The Department of Health and Human Services (HHS) has released Best Practice guidelines for 2019. These are designed to help your practice establish security protocols for protecting patient data and are expected to become widespread in 2019 as practices adopt them, making them new industry standards.
HHS Best Practices
HHS is committed to protecting sensitive patient information by providing strong cybersecurity technology, making cyber awareness training a priority for medical staff, and adding key control measures. Federal regulators are seeking a formal security program that includes a customized incident response plan, something that will require the involvement of multiple personnel – not just IT, but HR departments and legal teams, as well. A failure to implement this plan will result in negative consequences for the practice – an indication of how seriously HHS is taking the cybersecurity threat.
This more stringent oversight isn’t limited to the Federal government. Regulators at the state and local levels are also taking a more active approach to ensuring the health care industry takes the steps necessary to improve data security.
Implementing such a plan is not without its share of challenges. Smaller health organizations are especially at risk, giving the penchant for hackers to focus their efforts on smaller practices, who are less likely to have strong cybersecurity protection in place…making their date “easy pickings.”

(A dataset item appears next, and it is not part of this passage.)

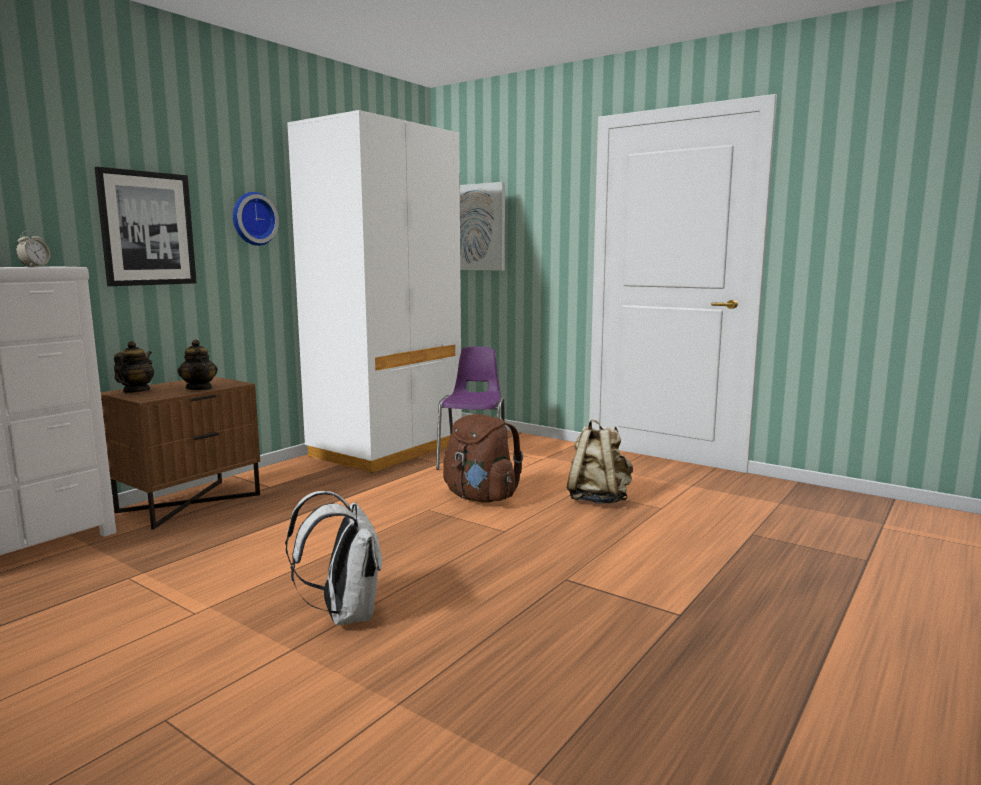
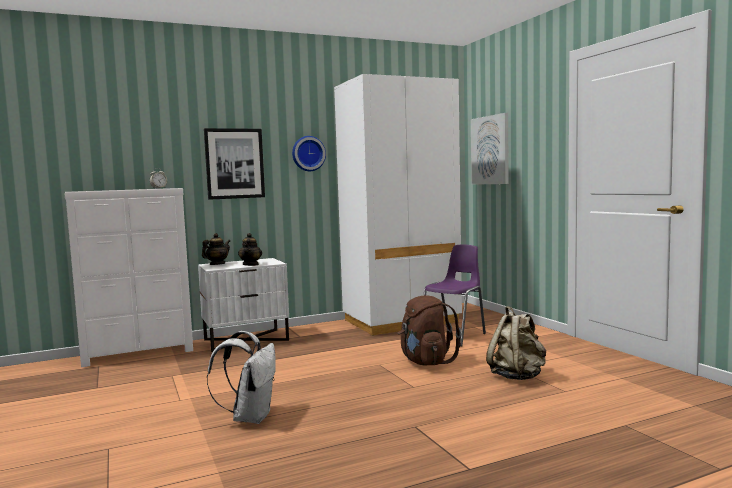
camera: 30 degrees right, 5 degrees down
(189, 503) = (246, 340): brown nightstand -> white nightstand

Fortunately, the best practices HHS is promoting are fairly inexpensive to implement and provide an excellent starting point for organizations unfamiliar with the intricacies of adopting a cybersecurity plan.

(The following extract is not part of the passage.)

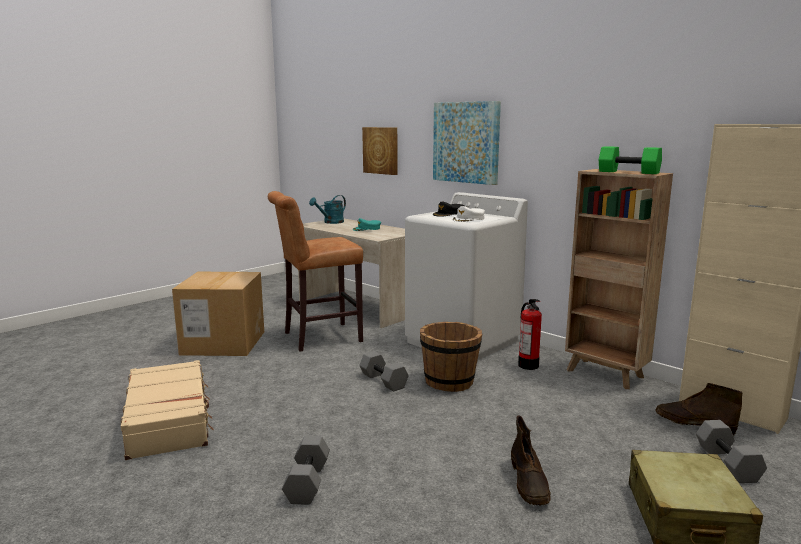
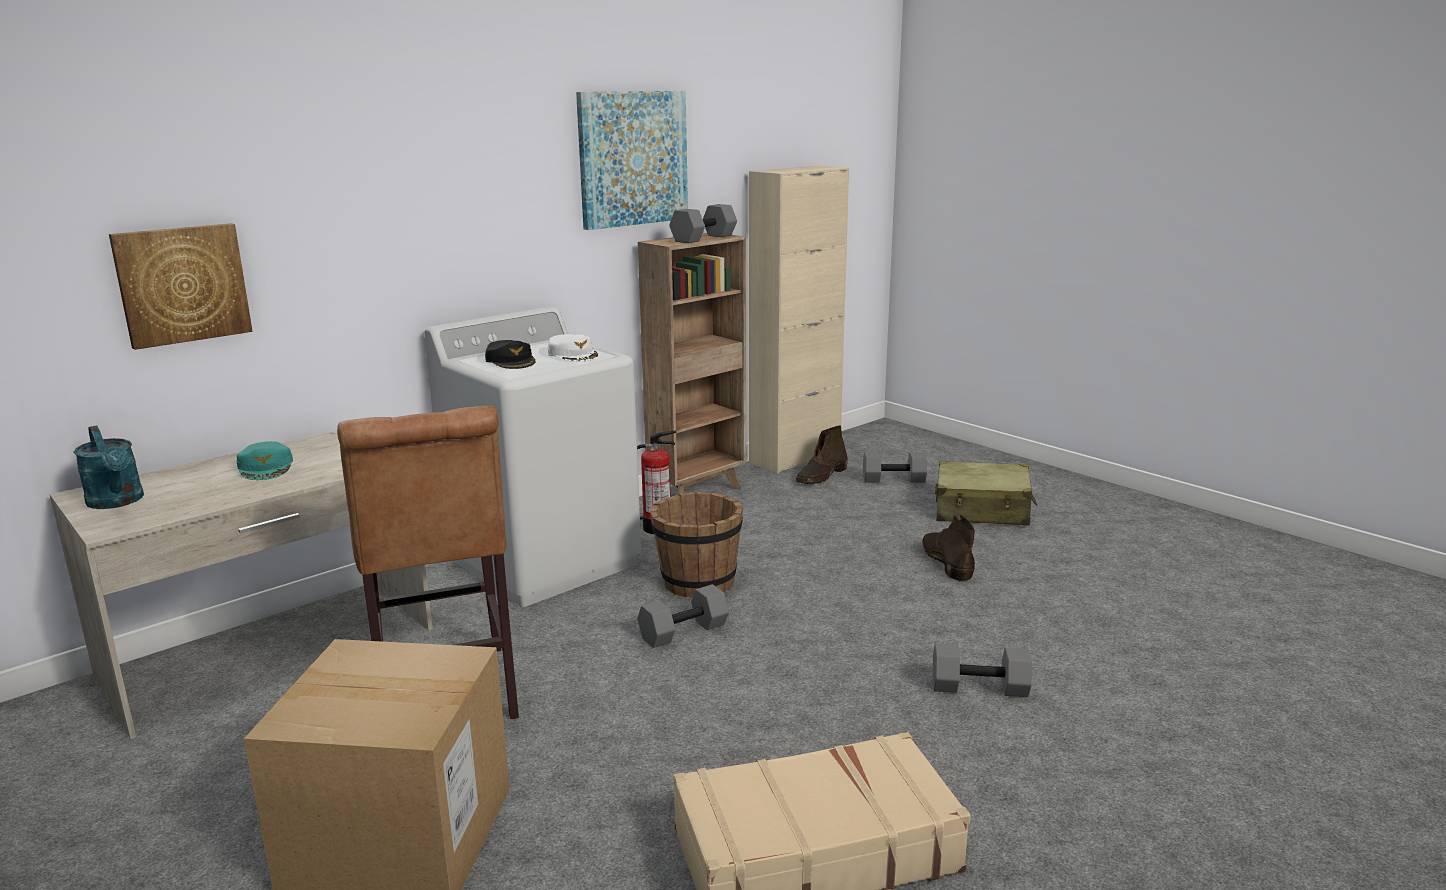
camera: 85 degrees left, 5 degrees up
(466, 142) = (422, 233): picture -> picture (632, 158)
(529, 483) = (946, 561): brown boot -> brown boot turned 105 degrees counterclockwise
(627, 172) = (704, 238): green dumbbell -> grey dumbbell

Practices must be willing to commit to a thorough understanding of where data is kept and the threats and vulnerabilities they face prior to establishing a procedure. It is helpful to develop and foster a culture of cyber-awareness to get everybody thinking about overall risks and how a security breach would affect data (is it deleted. or has it been manipulated in some fashion?) and impact patient care. All practices, large and small, should follow certain protocols to make sure they are prepared for a possible data breach. Regular cybersecurity drills will go a long way toward making the workplace safer and more prepared in the event of an attack. Simply letting all employees know the task of protecting sensitive data does not fall entirely on the IT department will help create a sense of urgency necessary in thwarting off future attacks.